Die ehemalige Buzzcut-Enthusiastin Kitty sagt: “Es war definitiv eine interessante Erfahrung, die ich überhaupt nicht bereue.” Was sich dann aber schwierig gestaltete, war die Nachwachs-Phase. “Der Übergang zwischen rasiertem Kopf und längerem Haar ist schrecklich. Ich mache mir normalerweise nicht viele Gedanken darüber, feminin auszusehen, aber in dieser Phase fühlte ich mich trotzdem ziemlich unsicher”, erzählt Kitty.

Eine junge Frau, einmal mit Buzzcut-Frisur und einmal mit wieder nachgewachsenen Haaren
Jennifer mit Buzzcut und Jennifer mit Haaren

Jennifer rasierte sich im ersten Lockdown die Haare ab, danach fiel es auch ihr schwer, sie wieder nachwachsen zu lassen. “Ich bin zum Frisör gegangen, um mir die Seiten trimmen zu lassen. Dort wollten die Leute wissen, was mein Freund von meiner Frisur hält”, erzählt sie. “Ich sagte, dass mir das scheißegal sei, worauf sie antworteten, dass ich mit meinem Jogginganzug und meinem rasierten Kopf wie ein Junge aussehen würde. Das war total unangenehm.”

Der Buzzcut hatte für Jennifer aber auch unerwartete Vorteile: “Früher hatte ich Schuppenflechte auf dem Kopf, die ging mit der Rasur weg”, sagt sie. “Auch jetzt mit nachgewachsenen Haaren habe ich das Problem nicht mehr. Meine Haare waren damals außerdem gebleicht und in einem entsprechend schlechten Zustand, jetzt sind sie total geschmeidig.” Eine klassische Win-Win-Situation. 

Eine junge Frau, einmal mit Buzzcut-Frisur und einmal mit wieder nachgewachsenen Haaren
Grace mit ihrer alten und ihrer neuen Frisur

Die Bloggerin Grace hatte schon vor dem Lockdown einen Buzzcut. Für sie bestand also das radikale Makeover darin, sich ihre Haare wieder wachsen zu lassen. “Der Lockdown war für mich die perfekte Gelegenheit, weil ich mich lange mit niemandem traf und auf keine Partys ging. Auf eine gewisse Weise ein Segen”, sagt sie. “Ich kann einfach aussehen, wie ich will. Meine Haare wieder wachsen zu lassen, ist ein echt befreiendes Gefühl.”

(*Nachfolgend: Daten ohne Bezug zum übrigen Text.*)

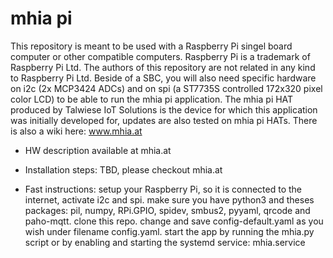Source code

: # mhia pi
This repository is meant to be used with a Raspberry Pi singel board computer or other compatible computers. Raspberry Pi is a trademark of Raspberry Pi Ltd. The authors of this repository are not related in any kind to Raspberry Pi Ltd.
Beside of a SBC, you will also need specific hardware on i2c (2x MCP3424 ADCs) and on spi (a ST7735S controlled 172x320 pixel color LCD) to be able to run the mhia pi application.
The mhia pi HAT produced by Talwiese IoT Solutions is the device for which this application was initially developed for, updates are also tested on mhia pi HATs.
There is also a wiki here: www.mhia.at
- HW description available at mhia.at

- Installation steps: TBD, please checkout mhia.at

- Fast instructions: setup your Raspberry Pi, so it is connected to the internet, activate i2c and spi. make sure you have python3 and theses packages: pil, numpy, RPi.GPIO, spidev, smbus2, pyyaml, qrcode and paho-mqtt. clone this repo. change and save config-default.yaml as you wish under filename config.yaml. start the app by running the mhia.py script or by enabling and starting the systemd service: mhia.service
   
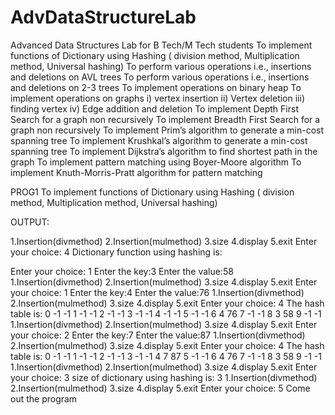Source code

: # AdvDataStructureLab
Advanced Data Structures Lab for B Tech/M Tech students
To implement functions of Dictionary using Hashing ( division method, Multiplication method, Universal hashing)
To perform various operations i.e., insertions and deletions on AVL trees
To perform various operations i.e., insertions and deletions on 2-3 trees
To implement operations on binary heap
To implement operations on graphs
   i) vertex insertion
   ii) Vertex deletion
   iii) finding vertex
   iv) Edge addition and deletion
To implement Depth First Search for a graph non recursively
To implement Breadth First Search for a graph non recursively
To implement Prim’s algorithm to generate a min-cost spanning tree
To implement Krushkal’s algorithm to generate a min-cost spanning tree
To implement Dijkstra’s algorithm to find shortest path in the graph
To implement pattern matching using Boyer-Moore algorithm
To implement Knuth-Morris-Pratt algorithm for pattern matching

PROG1
To implement functions of Dictionary using Hashing ( division method, Multiplication method, Universal hashing)

OUTPUT:

1.Insertion(divmethod)
2.Insertion(mulmethod)
3.size
4.display
5.exit
Enter your choice: 4
Dictionary function using hashing is:
 
Enter your choice: 1
Enter the key:3
Enter the value:58
1.Insertion(divmethod)
2.Insertion(mulmethod)
3.size
4.display
5.exit
Enter your choice: 1
Enter the key:4
Enter the value:76
1.Insertion(divmethod)
2.Insertion(mulmethod)
3.size
4.display
5.exit
Enter your choice: 4
The hash table is:
0   -1   -1
1   -1   -1
2   -1   -1
3   -1   -1
4   -1   -1
5   -1   -1
6    4    76
7   -1   -1
8    3     58
9   -1   -1
1.Insertion(divmethod)
2.Insertion(mulmethod)
3.size
4.display
5.exit
Enter your choice: 2
Enter the key:7
Enter the value:87
1.Insertion(divmethod)
2.Insertion(mulmethod)
3.size
4.display
5.exit
Enter your choice: 4
The hash table is:
0   -1   -1
1   -1   -1
2   -1   -1
3   -1   -1
4     7    87
5   -1   -1
6    4    76
7   -1   -1
8    3     58
9   -1   -1
1.Insertion(divmethod)
2.Insertion(mulmethod)
3.size
4.display
5.exit
Enter your choice: 3
size of dictionary using hashing is: 3
1.Insertion(divmethod)
2.Insertion(mulmethod)
3.size
4.display
5.exit
Enter your choice: 5   Come out the program
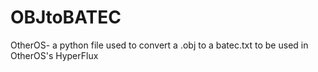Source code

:# OBJtoBATEC
OtherOS- a python file used to convert a .obj to a batec.txt to be used in OtherOS's HyperFlux
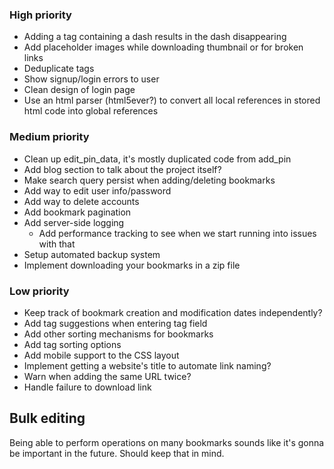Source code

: ### High priority
- Adding a tag containing a dash results in the dash disappearing
- Add placeholder images while downloading thumbnail or for broken links
- Deduplicate tags
- Show signup/login errors to user
- Clean design of login page
- Use an html parser (html5ever?) to convert all local references in stored html code into global references

### Medium priority
- Clean up edit_pin_data, it's mostly duplicated code from add_pin
- Add blog section to talk about the project itself?
- Make search query persist when adding/deleting bookmarks 
- Add way to edit user info/password
- Add way to delete accounts
- Add bookmark pagination
- Add server-side logging
	- Add performance tracking to see when we start running into issues with that
- Setup automated backup system
- Implement downloading your bookmarks in a zip file

### Low priority
- Keep track of bookmark creation and modification dates independently?
- Add tag suggestions when entering tag field
- Add other sorting mechanisms for bookmarks
- Add tag sorting options
- Add mobile support to the CSS layout
- Implement getting a website's title to automate link naming?
- Warn when adding the same URL twice?
- Handle failure to download link


## Bulk editing
Being able to perform operations on many bookmarks sounds like it's gonna be important in the future. Should
keep that in mind.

Auch Grace fiel nach ihrer optischen Veränderung auf, dass die Leute anders mit ihr umgingen. “Jetzt, wo ich längere Haare habe, drehen sich nicht mehr so viele Menschen nach mir um. Das ärgert mich schon ein wenig”, sagt sie. “Eine meiner Lieblingsbeschäftigungen vor dem Lockdown war es, durch den nahegelegenen belebten Bahnhof zu laufen und die Leute anzulächeln, die sich nach mir umdrehten. Weil ich dann immer ein Lächeln zurückbekam. So entstanden Gespräche, dieser soziale Kontakt fehlt mir total.”

Was Grace ebenfalls vermisst: die einfache Pflege eines Buzzcuts. Sie musste sich nie Gedanken darüber machen, wann sie ihre Haare wäscht. Sie will ihre Haare jetzt so lange wie möglich wachsen lassen und danach wieder abrasieren.

Allen Frauen, mit denen wir hier gesprochen haben, fühlten sich durch ihre abrasierten Haare psychisch besser. Sie würden das Ganze auf jeden Fall weiterempfehlen: “Ich finde, dass jede Frau das einmal ausprobieren sollte”, sagt Kitty.

Robyn fügt hinzu: “Ich will nicht sagen, dass meine neue Frisur etwas in mir geweckt hat, aber mit meinen Buzzcut hatte ich mehrmals das Gefühl, voll im Einklang mit mir zu sein. So etwas hat es bei meinen anderen Frisuren nie gegeben.”